_Exercise goal_.
From the records below, please repeat exactly the line that has "Vervisch /Jonas Claeys", the line that has "Tijdens de pauze", and every line between them, and nothing else.
+++ Supplied information +++
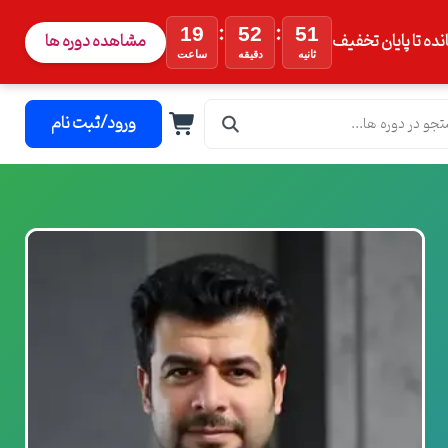
:
:
19
52
50
نده تا پایان تخفیف
مشاهده دوره ها
ثانیه
دقیقه
ساعت
ورود/ثبت نام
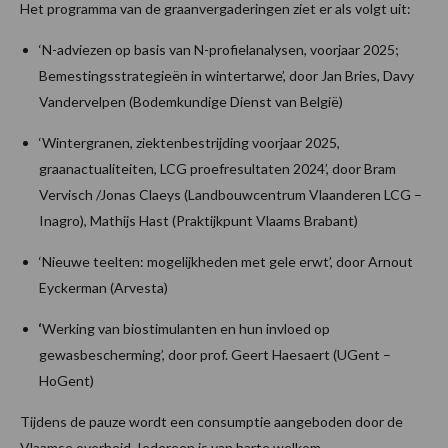
Het programma van de graanvergaderingen ziet er als volgt uit:
‘N-adviezen op basis van N-profielanalysen, voorjaar 2025;
Bemestingsstrategieën in wintertarwe’, door Jan Bries, Davy
Vandervelpen (Bodemkundige Dienst van België)
‘Wintergranen, ziektenbestrijding voorjaar 2025,
graanactualiteiten, LCG proefresultaten 2024’, door Bram
Vervisch /Jonas Claeys (Landbouwcentrum Vlaanderen LCG –
Inagro), Mathijs Hast (Praktijkpunt Vlaams Brabant)
‘Nieuwe teelten: mogelijkheden met gele erwt’, door Arnout
Eyckerman (Arvesta)
‘
Werking van biostimulanten en hun invloed op
gewasbescherming’, door prof. Geert Haesaert (UGent –
HoGent)
Tijdens de pauze wordt een consumptie aangeboden door de
Vlaamse overheid. Iedereen is van harte welkom.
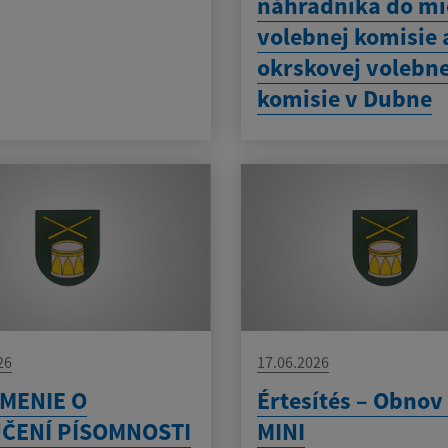
náhradníka do mi
volebnej komisie 
okrskovej volebne
komisie v Dubne
26
17.06.2026
MENIE O
Értesítés – Obno
ČENÍ PÍSOMNOSTI
MINI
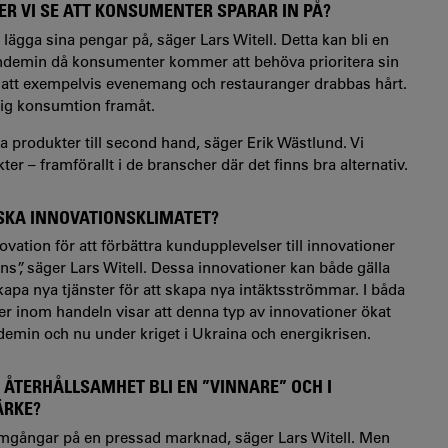
R VI SE ATT KONSUMENTER SPARAR IN PÅ?
gga sina pengar på, säger Lars Witell. Detta kan bli en
ndemin då konsumenter kommer att behöva prioritera sin
 att exempelvis evenemang och restauranger drabbas hårt.
ig konsumtion framåt.
 produkter till second hand, säger Erik Wästlund. Vi
ter – framförallt i de branscher där det finns bra alternativ.
SKA INNOVATIONSKLIMATET?
novation för att förbättra kundupplevelser till innovationer
”, säger Lars Witell. Dessa innovationer kan både gälla
skapa nya tjänster för att skapa nya intäktsströmmar. I båda
dier inom handeln visar att denna typ av innovationer ökat
andemin och nu under kriget i Ukraina och energikrisen.
ÅTERHÅLLSAMHET BLI EN ”VINNARE” OCH I
ÄRKE?
amgångar på en pressad marknad, säger Lars Witell. Men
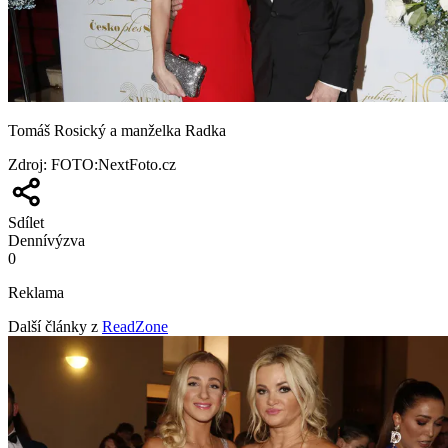
Tomáš Rosický a manželka Radka
Zdroj
:
FOTO:NextFoto.cz
Sdílet
Denní
výzva
0
Reklama
Další články z
ReadZone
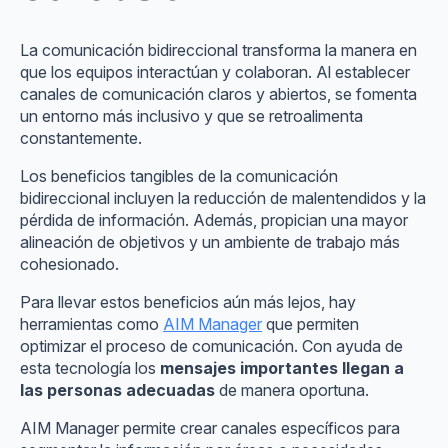
La comunicación bidireccional transforma la manera en
que los equipos interactúan y colaboran. Al establecer
canales de comunicación claros y abiertos, se fomenta
un entorno más inclusivo y que se retroalimenta
constantemente.
Los beneficios tangibles de la comunicación
bidireccional incluyen la reducción de malentendidos y la
pérdida de información. Además, propician una mayor
alineación de objetivos y un ambiente de trabajo más
cohesionado.
Para llevar estos beneficios aún más lejos, hay
herramientas como
AIM Manager
que permiten
optimizar el proceso de comunicación. Con ayuda de
esta tecnología los
mensajes importantes llegan a
las personas adecuadas
de manera oportuna.
AIM Manager permite crear canales específicos para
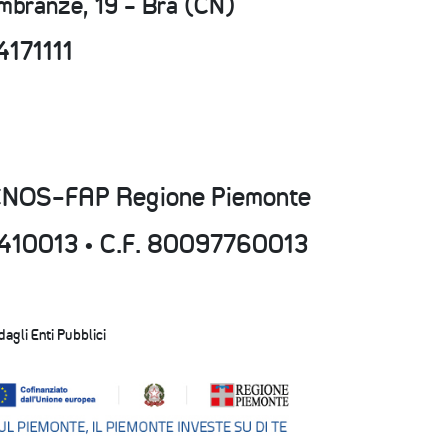
embranze, 19 - Bra (CN)
4171111
CNOS-FAP Regione Piemonte
15410013 • C.F. 80097760013
 dagli Enti Pubblici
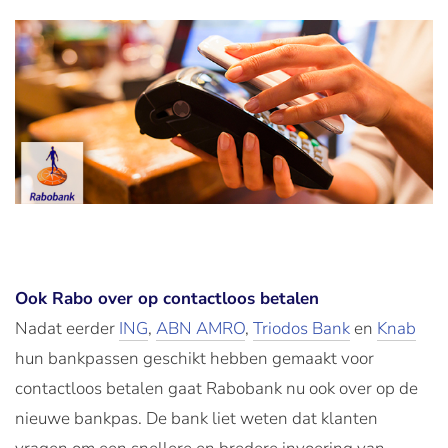
Ook Rabo over op contactloos betalen
Nadat eerder
ING
,
ABN AMRO
,
Triodos Bank
en
Knab
hun bankpassen geschikt hebben gemaakt voor
contactloos betalen gaat Rabobank nu ook over op de
nieuwe bankpas. De bank liet weten dat klanten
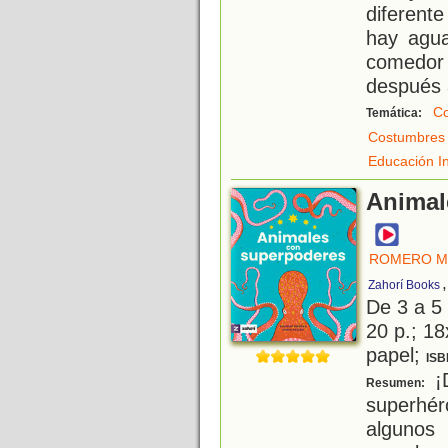
diferent
hay agua
comedor 
después 
Co
Temática:
Costumbres
Educación In
Animal
ROMERO M
Zahorí Books
De 3 a 5
20 p.; 18
papel;
ISB
¡D
Resumen:
superh
algunos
+++
_Result below_.
Vervisch /Jonas Claeys (Landbouwcentrum Vlaanderen LCG –
Inagro), Mathijs Hast (Praktijkpunt Vlaams Brabant)
‘Nieuwe teelten: mogelijkheden met gele erwt’, door Arnout
Eyckerman (Arvesta)
‘
Werking van biostimulanten en hun invloed op
gewasbescherming’, door prof. Geert Haesaert (UGent –
HoGent)
Tijdens de pauze wordt een consumptie aangeboden door de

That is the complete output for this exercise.